Over the next several decades, researchers made various attempts to replicate the spatial characteristics of a recorded sound field, without much practical progress. In the 1930s, however, Alan Blumlein invented stereo sound. One technique involved recording a sound field with two microphones, one with sensitivity to sound waves from all directions and one with a figure-eight directivity pattern. When the signals from the two microphones are played back over a pair of loudspeakers spaced carefully apart, a centrally located listener experiences, at least to some extent, the illusion of directional sound.
The invention of ambisonics in the 1970s by Michael Gerzon, Peter Fellgett, and Peter Craven extended Blumlein’s technique. As Franz Zotter and Matthias Frank explain in the opening pages of Ambisonics: A Practical 3D Audio Theory for Recording, Studio Production, Sound Reinforcement, and Virtual Reality, first-order ambisonics allows a recording studio to use four coincident microphones. One microphone is uniformly sensitive and three use figure-eight directivity patterns aligned to the x-, y-, and z-axes of a Cartesian coordinate system. Appropriate processing of those four microphone signals, along with a six-loudspeaker playback system, yields an approximate reconstruction of the directions of arrival of the recorded sound.
The book’s first chapter concisely describes those microphone techniques and related approaches and provides the reader with a solid framework for understanding the basic concepts behind ambisonics.
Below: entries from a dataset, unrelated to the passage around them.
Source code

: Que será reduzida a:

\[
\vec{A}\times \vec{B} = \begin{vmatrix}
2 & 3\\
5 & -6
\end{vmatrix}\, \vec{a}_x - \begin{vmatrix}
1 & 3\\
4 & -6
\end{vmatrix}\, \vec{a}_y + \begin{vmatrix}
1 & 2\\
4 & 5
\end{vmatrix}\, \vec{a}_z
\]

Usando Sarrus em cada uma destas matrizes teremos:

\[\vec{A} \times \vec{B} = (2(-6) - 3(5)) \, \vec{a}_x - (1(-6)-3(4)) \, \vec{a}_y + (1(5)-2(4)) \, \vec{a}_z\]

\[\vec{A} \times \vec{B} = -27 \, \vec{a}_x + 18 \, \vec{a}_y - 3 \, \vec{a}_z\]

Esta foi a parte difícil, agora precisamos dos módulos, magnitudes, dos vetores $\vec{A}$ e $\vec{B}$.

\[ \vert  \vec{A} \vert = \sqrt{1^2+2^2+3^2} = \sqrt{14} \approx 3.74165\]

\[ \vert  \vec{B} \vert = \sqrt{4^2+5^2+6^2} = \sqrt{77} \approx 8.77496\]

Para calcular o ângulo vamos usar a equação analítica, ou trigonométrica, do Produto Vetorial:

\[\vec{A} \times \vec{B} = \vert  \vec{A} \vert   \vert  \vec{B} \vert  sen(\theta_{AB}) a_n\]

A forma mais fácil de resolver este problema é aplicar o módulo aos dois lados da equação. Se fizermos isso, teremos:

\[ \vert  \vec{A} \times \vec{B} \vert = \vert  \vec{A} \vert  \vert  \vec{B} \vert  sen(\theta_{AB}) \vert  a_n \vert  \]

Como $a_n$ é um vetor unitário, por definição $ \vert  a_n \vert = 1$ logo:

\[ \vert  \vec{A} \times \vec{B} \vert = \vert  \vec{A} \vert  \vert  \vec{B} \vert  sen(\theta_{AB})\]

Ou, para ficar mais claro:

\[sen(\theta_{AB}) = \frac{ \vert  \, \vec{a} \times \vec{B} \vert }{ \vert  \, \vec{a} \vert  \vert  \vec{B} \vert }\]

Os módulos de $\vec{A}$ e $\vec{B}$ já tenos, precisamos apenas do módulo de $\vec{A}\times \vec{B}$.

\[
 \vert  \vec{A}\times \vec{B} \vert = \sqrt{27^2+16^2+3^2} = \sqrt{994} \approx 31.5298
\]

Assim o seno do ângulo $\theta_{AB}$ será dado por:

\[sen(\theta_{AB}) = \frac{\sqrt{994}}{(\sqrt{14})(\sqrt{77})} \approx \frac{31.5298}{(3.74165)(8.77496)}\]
Chapter 2 covers numerous experiments that capture how well listeners perceive a change in the direction of arrival of sound as the amplitudes of the inputs to the loudspeakers are varied, or “panned” in the terminology of acoustics. Ville Pulkki’s vector-base amplitude panning (VBAP) technique is the subject of chapter 3. It is a straightforward and successful approach to determining the amplitudes of the inputs to arbitrarily arranged loudspeakers in order to generate the illusion of sound coming from a location between the loudspeakers.
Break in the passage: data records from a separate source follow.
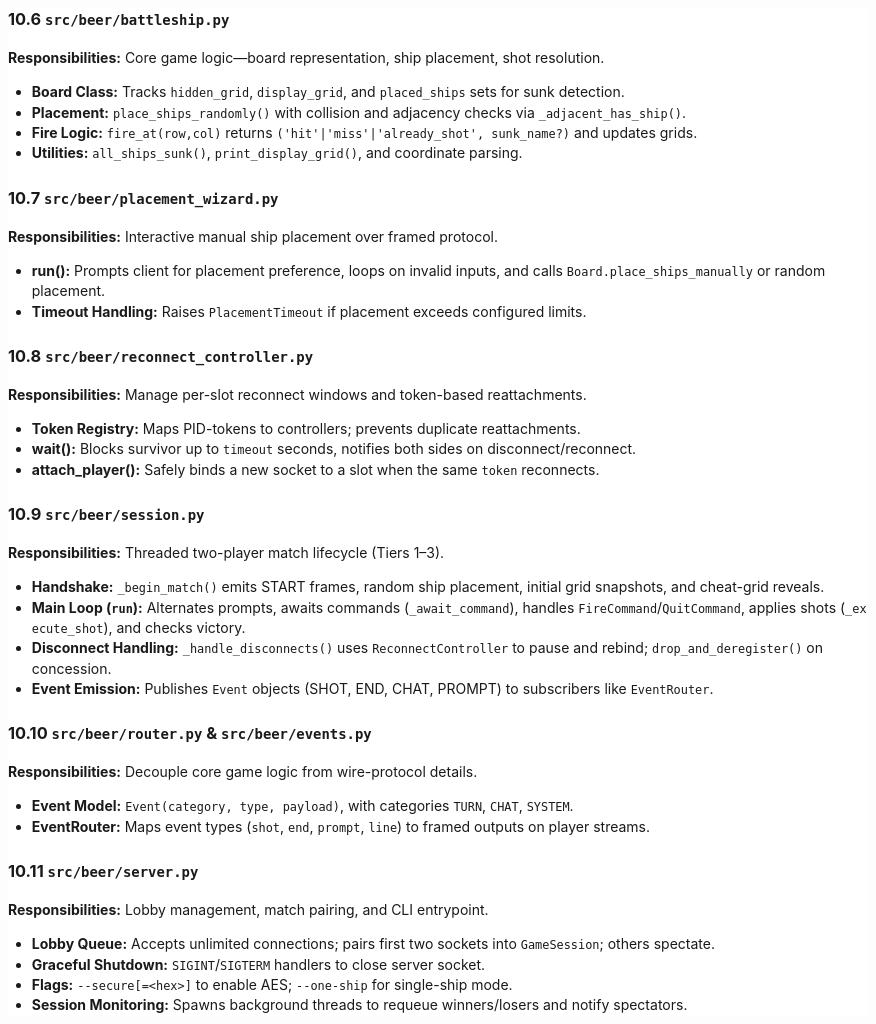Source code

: ### 10.6 `src/beer/battleship.py`
**Responsibilities:** Core game logic—board representation, ship placement, shot resolution.

* **Board Class:** Tracks `hidden_grid`, `display_grid`, and `placed_ships` sets for sunk detection.
* **Placement:** `place_ships_randomly()` with collision and adjacency checks via `_adjacent_has_ship()`.
* **Fire Logic:** `fire_at(row,col)` returns `('hit'|'miss'|'already_shot', sunk_name?)` and updates grids.
* **Utilities:** `all_ships_sunk()`, `print_display_grid()`, and coordinate parsing.

### 10.7 `src/beer/placement_wizard.py`
**Responsibilities:** Interactive manual ship placement over framed protocol.

* **run():** Prompts client for placement preference, loops on invalid inputs, and calls `Board.place_ships_manually` or random placement.
* **Timeout Handling:** Raises `PlacementTimeout` if placement exceeds configured limits.

### 10.8 `src/beer/reconnect_controller.py`
**Responsibilities:** Manage per-slot reconnect windows and token-based reattachments.

* **Token Registry:** Maps PID-tokens to controllers; prevents duplicate reattachments.
* **wait():** Blocks survivor up to `timeout` seconds, notifies both sides on disconnect/reconnect.
* **attach_player():** Safely binds a new socket to a slot when the same `token` reconnects.

### 10.9 `src/beer/session.py`
**Responsibilities:** Threaded two-player match lifecycle (Tiers 1–3).

* **Handshake:** `_begin_match()` emits START frames, random ship placement, initial grid snapshots, and cheat-grid reveals.
* **Main Loop (`run`):** Alternates prompts, awaits commands (`_await_command`), handles `FireCommand`/`QuitCommand`, applies shots (`_execute_shot`), and checks victory.
* **Disconnect Handling:** `_handle_disconnects()` uses `ReconnectController` to pause and rebind; `drop_and_deregister()` on concession.
* **Event Emission:** Publishes `Event` objects (SHOT, END, CHAT, PROMPT) to subscribers like `EventRouter`.

### 10.10 `src/beer/router.py` & `src/beer/events.py`
**Responsibilities:** Decouple core game logic from wire-protocol details.

* **Event Model:** `Event(category, type, payload)`, with categories `TURN`, `CHAT`, `SYSTEM`.
* **EventRouter:** Maps event types (`shot`, `end`, `prompt`, `line`) to framed outputs on player streams.

### 10.11 `src/beer/server.py`
**Responsibilities:** Lobby management, match pairing, and CLI entrypoint.

* **Lobby Queue:** Accepts unlimited connections; pairs first two sockets into `GameSession`; others spectate.
* **Graceful Shutdown:** `SIGINT`/`SIGTERM` handlers to close server socket.
* **Flags:** `--secure[=<hex>]` to enable AES; `--one-ship` for single-ship mode.
* **Session Monitoring:** Spawns background threads to requeue winners/losers and notify spectators.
The meatiest material, higher order ambisonics, is covered in chapter 4. Zotter and Frank introduce the reader to the spherical harmonic decomposition of the sound field in order to determine the loudspeaker inputs. They also explore the relationship of VBAP to higher-order ambisonics and describe various refinements that can improve the listener’s experience of a sound recording. Subsequent chapters deal with signal flow effects, ambisonic microphone arrays, and compact loudspeaker arrays.
Zotter and Frank include an extremely useful bibliography of research in the field and provide many practical and free software options. The authors also helpfully describe several experiments of what listeners perceive as the source of a sound generated by the various recording techniques and their associated panning functions. However, they barely discuss the extent to which various recording strategies are able to replicate the physical properties of the recorded sound field, particularly in the earlier chapters. Chapter 6, on higher-order ambisonic microphones, comes closest to providing some physical insight; it presents the classical problem of a rigid sphere scattering sound waves, shows the steps necessary to reproduce a sampled version of the sound field, and offers some helpful simulations of the resulting pressure distributions.
Ambisonics makes some useful contributions, but the picture is far from complete. There is still room to provide an even deeper understanding of those approaches to sound recording and reproduction. The subject will doubtless continue to fascinate scientists and engineers for some years to come.
Philip Nelson is a professor of acoustics in the Institute of Sound and Vibration Research at the University of Southampton.